# Which is a better deal? $500 cash discount or 0% financing?



## Userkare (Nov 17, 2014)

There's another active thread about spreadsheets, which got me thinking about using one to determine which is a better deal.... 0% financing over 48 mos, or $500 cash discount.

So, the finance amount is, let's say, $16,000. At 0%, that's $333.33 payment per month. Let's also say I have that money, and put it in a daily interest account that pays 2.35% interest. 

I just made a spreadsheet that starts with the opening balance of $16,000. On the first day of each month, the $333.33 is debited. On the last day of the month, bank interest is credited. For the monthly interest calculation I used... 
Interest = (Balance*(1+(Interest/365))^DaysInMonth))-Balance. 
I don't know if that's perfect, but maybe good enough for "wet finger" estimations? If the finance payment were to come out in the middle of the month, the daily interest would need to be split into before/after the payment.

What it shows, after 48 months, is a final balance in the account of about $786. That's the interest accumulated over the 4 years. That seems to me like a better deal to finance it rather than the $500 up-front cash discount.

Now, if I were to use an account that only pays 1.25% interest, the end of term balance is $406. In this case the up-front $500 to pay cash looks like a much better deal.

So, am I leaving anything out that needs to be considered? Is my logic even correct? Of course, interest rates my rise ( or fall ) in the 48 months, and inflation can possibly make that $768 buy less in 4 years than the $500 does today (Canadazuela ?), but how can that be factored into a spreadsheet?


----------



## off.by.10 (Mar 16, 2014)

Userkare said:


> For the monthly interest calculation I used...
> Interest = (Balance*(1+(Interest/365))^DaysInMonth))-Balance.
> I don't know if that's perfect, but maybe good enough for "wet finger" estimations?


It's only a little off for such low rates. Your 2.35% is actually 2.38% with that formula. You should use Interest^(1/365) instead of Interest/365. But I think you could just assume all months to be equal and use Interest^(1/12) every month. It won't make a big difference.

Also, if you're comparing against 786$ 4 years from now, I think you should also apply 4 years of compound interest to the 500$.


----------



## Jimmy (May 19, 2017)

You have 2 options. Get a $500 discount. Or finance your $16,000 over 48 months interest free , pmt of $333. Then compare the FV in 4 yrs of both. We can assume the savings 2.35% return for both.

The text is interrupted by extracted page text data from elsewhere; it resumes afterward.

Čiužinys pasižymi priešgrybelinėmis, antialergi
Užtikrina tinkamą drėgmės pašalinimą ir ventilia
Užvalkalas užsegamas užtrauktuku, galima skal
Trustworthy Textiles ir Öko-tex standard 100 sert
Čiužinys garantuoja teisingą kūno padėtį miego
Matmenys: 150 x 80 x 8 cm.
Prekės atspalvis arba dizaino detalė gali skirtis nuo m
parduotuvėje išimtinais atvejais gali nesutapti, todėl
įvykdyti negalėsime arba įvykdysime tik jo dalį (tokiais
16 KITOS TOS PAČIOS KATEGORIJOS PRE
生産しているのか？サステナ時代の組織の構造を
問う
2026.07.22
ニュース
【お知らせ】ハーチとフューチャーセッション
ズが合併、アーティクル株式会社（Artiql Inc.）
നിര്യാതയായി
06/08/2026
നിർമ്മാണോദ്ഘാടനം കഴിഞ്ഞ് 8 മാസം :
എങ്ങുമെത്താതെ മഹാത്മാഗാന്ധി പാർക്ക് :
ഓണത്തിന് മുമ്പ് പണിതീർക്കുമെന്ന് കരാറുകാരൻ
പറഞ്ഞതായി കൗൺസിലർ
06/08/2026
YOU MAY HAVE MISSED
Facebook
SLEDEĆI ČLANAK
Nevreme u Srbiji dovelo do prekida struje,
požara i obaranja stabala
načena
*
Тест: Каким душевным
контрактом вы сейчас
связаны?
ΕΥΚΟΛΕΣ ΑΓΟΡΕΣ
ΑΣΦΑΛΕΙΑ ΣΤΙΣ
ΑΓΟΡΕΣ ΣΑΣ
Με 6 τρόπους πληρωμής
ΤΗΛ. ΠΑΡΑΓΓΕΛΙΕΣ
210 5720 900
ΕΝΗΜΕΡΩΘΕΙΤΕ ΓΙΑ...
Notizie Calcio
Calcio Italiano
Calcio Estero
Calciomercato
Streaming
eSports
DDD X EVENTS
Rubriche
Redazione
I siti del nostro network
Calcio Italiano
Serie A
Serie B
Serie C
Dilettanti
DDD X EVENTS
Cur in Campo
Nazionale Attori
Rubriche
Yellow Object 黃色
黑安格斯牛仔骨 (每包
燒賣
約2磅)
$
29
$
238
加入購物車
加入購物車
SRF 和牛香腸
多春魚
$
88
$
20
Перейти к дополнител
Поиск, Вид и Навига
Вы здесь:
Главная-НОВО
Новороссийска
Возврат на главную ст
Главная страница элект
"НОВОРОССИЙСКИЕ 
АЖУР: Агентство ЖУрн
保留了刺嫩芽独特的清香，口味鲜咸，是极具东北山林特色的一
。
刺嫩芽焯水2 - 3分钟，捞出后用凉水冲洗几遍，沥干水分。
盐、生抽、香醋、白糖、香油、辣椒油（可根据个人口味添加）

*Option 1 - Interest Free*
$16,000 earning 2.35%, pmt = $333, rate = 2.35%/12, term = 48 months
So I did FV (.00235/12, 48, -333,16,000) = $833
*
OPtion 2 $500 discount*
FV $500 at 2.35%, term = 48 = $549

I get similar #s to yours.


----------



## Userkare (Nov 17, 2014)

Thank you both for the advice. I had used the FV() function before, but didn't think it applied to this situation, hence creating a 48 month spreadsheet ( mostly cut & paste ). 

No matter how precisely I calculate the monthly interest earned, it appears to me that financing at 0% would be the better option if the money is kept in an account earning more than 2% interest.


----------



## andrewf (Mar 1, 2010)

Keep in mind that you are paying a car loan with after tax dollars and earning in a savings account pre-tax dollars. You should discount any interest rate in a savings account by your marginal tax rate (what you would pay on an extra dollar of income). All that said, 2.4% is a pretty cheap loan. You would likely be better off using the loan and prepaying mortgage or investing, depending on your circumstances.


----------



## Userkare (Nov 17, 2014)

Actually, the plot has thickened....

It's not a car, but a yard tractor. I got a 2nd quote from another dealer; he provided a lot more detail. His cash discount is $655. Also, every one of the optional attached implements, like a snow thrower, have a discount for cash purchase. In addition, there's a $260 administration fee for financing ( whatever the heck that's for ). Bottom line, the all-in cash price is $15,410. and if financed 0% over 48 mos is $16,646.

Now, the cash purchase looks like the better option. The "0% -or- cash discount" offer ends Feb 28, so I have a few more days to play with the numbers. I don't see how I can make up the $1200 difference with 48 months HISA bank interest - especially, as andrewf points out, the interest is taxed.


----------



## Synergy (Mar 18, 2013)

Agricultural / farm equipment dealers often outsource their financing. The admin fees help to pay the agent and the paperwork is eventually passed along to an institution - such as TD Auto Finance. At least that's how it has worked in my experience.

In your situation I'd take the cash deal!


----------